For three years, Nikki Udria has let her glove and bat do the talking.
Since her freshman season in 2014, Udria has been a fixture at shortstop for the Oregon softball team. Primarily a singles hitter back then, Udria has remade herself into a power bat in the middle of the order, leading the Ducks with 17 home runs last spring, and again with nine so far this season.
"Watching her game grow, it's been a lot of fun," UO coach Mike White said.
As Udria's career enters the homestretch, White is asking even more of his returning second-team all-American.
The Ducks got off to a 35-0 start, tying the NCAA record for most wins to open the season. They've since dropped two of three to both UCLA and Washington, and go on the road to face No. 2 Arizona (43-3, 13-2 Pac-12) beginning Friday. The three-game series may very well determine whether Oregon (37-4, 10-4) can stay in the hunt for its fifth straight Pac-12 title.
With three underclassmen comprising the pitching staff, and several more contributing in the field, White is looking to veterans like Udria to navigate the Ducks through their recent struggles. White said he was encouraged by comments Udria made to media following Saturday's loss to Washington, regarding the Ducks' need to keep battling and make better in-game adjustments — he just wished Udria hadn't waited until after the series was over.
"I said, 'Well, maybe during the weekend or even before would be a good thing,'" White said. "I think she's starting to realize that she has a lot of good things to say. She's picked a lot of stuff up in our program the last three years, and we need her to say more."
Udria, who said she's tended to be "more the lead-by-example type," has been getting the message, slowly but surely.
A day before her post-loss comments, Udria made her voice heard during a critical moment in the Ducks' 4-1 victory Friday over the Huskies. UW had a run in and the bases loaded with one out in the first inning; Udria and the other infielders huddled in the circle with pitcher Megan Kleist, and the UO shortstop did the talking.
Her message: Don't step outside yourself. Make your pitch, get a groundball and let your defense get you out of the jam.
On the first pitch to the next batter, Kleist induced an inning-ending double play.
"Sometimes we let the moment get bigger than ourselves," Udria recounted this week. "Don't try to get too many swings and misses; if you're the type of pitcher that gets groundballs and makes your defense work, be that. Don't try to do too much.
"Throw your best pitch, give it all you got. Sometimes their minds are racing. I can go up there and say, hey, this is how simple it is. Let's get it done."
That wisdom has been hard-won, Udria said. She hasn't always been so comfortable herself in tight spots. But that, like the rest of her game, has grown over the last three years.

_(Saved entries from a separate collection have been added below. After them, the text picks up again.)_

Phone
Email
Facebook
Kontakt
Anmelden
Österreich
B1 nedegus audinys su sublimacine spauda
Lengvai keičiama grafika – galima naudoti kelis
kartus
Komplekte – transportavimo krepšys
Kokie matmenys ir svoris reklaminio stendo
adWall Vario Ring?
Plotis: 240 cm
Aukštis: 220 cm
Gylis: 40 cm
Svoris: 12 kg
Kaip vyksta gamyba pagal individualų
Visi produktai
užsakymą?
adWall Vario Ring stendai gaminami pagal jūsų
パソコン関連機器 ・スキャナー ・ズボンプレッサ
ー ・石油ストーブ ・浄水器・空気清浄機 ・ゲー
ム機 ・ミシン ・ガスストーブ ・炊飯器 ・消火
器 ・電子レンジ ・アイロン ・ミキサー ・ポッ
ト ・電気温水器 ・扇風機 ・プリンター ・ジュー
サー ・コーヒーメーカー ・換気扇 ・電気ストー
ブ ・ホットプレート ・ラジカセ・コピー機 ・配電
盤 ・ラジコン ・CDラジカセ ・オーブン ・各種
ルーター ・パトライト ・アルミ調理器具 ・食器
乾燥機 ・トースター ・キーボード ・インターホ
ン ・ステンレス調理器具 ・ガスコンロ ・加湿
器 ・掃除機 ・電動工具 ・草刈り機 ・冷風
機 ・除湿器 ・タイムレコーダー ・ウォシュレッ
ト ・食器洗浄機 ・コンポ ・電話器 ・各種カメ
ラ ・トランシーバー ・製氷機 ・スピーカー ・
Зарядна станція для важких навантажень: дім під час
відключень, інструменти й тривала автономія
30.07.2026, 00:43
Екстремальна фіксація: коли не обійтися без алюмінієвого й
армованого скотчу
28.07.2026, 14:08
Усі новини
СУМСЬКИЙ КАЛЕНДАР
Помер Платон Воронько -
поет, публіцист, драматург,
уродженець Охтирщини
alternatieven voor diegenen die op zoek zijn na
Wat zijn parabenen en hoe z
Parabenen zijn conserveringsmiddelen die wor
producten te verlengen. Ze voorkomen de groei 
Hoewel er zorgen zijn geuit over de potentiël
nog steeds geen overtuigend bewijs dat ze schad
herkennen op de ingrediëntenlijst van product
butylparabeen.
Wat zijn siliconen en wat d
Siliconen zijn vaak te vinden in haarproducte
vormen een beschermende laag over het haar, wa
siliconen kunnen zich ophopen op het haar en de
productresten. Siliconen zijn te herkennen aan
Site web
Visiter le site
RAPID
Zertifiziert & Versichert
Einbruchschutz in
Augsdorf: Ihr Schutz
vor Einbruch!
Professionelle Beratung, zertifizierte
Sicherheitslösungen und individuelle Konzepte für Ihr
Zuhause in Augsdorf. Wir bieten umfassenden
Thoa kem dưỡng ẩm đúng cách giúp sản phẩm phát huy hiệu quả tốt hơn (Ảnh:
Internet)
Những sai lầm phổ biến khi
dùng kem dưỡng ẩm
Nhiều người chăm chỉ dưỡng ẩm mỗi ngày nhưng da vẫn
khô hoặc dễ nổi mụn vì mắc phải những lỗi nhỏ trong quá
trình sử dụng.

Later in Friday's game, Udria had a two-run, go-ahead single that put the Ducks up for good in their 4-1 victory. That after scoring a run in Thursday's 4-2 loss, and before finishing the weekend with a two-run homer and an RBI single Saturday. The run-scoring hit in the sixth Saturday gave Oregon a 3-1 lead, which would be squandered in an extra innings defeat.
Overall, of the Ducks' 13 hits in the series against the Huskies, Udria had five. She did so by being more aggressive early in counts, attacking good pitches rather than waiting for perfect pitches.
That was on Udria's mind Wednesday afternoon before practice, when she opened a fortune cookie that came with a teammate's lunch. "Your first choice is always wisest to follow," it read.
"That's the adjustment she made over the weekend," White said, going a bit wide-eyed at the coincidence.
"Yep — attack early," Udria said.
That's the type of in-game adjustment Udria was talking about in her postgame comments Saturday. As the Ducks try to grind through the most trying stretch of their schedule this season, their senior shortstop is setting the tone, vocally and through her own play.
"As I've gotten older and more familiar with the game, now I'm confident in myself," Udria said. "I know I'm not going to give up; they're going to have to get me out. And I'm going to be one hell of a fighter out there."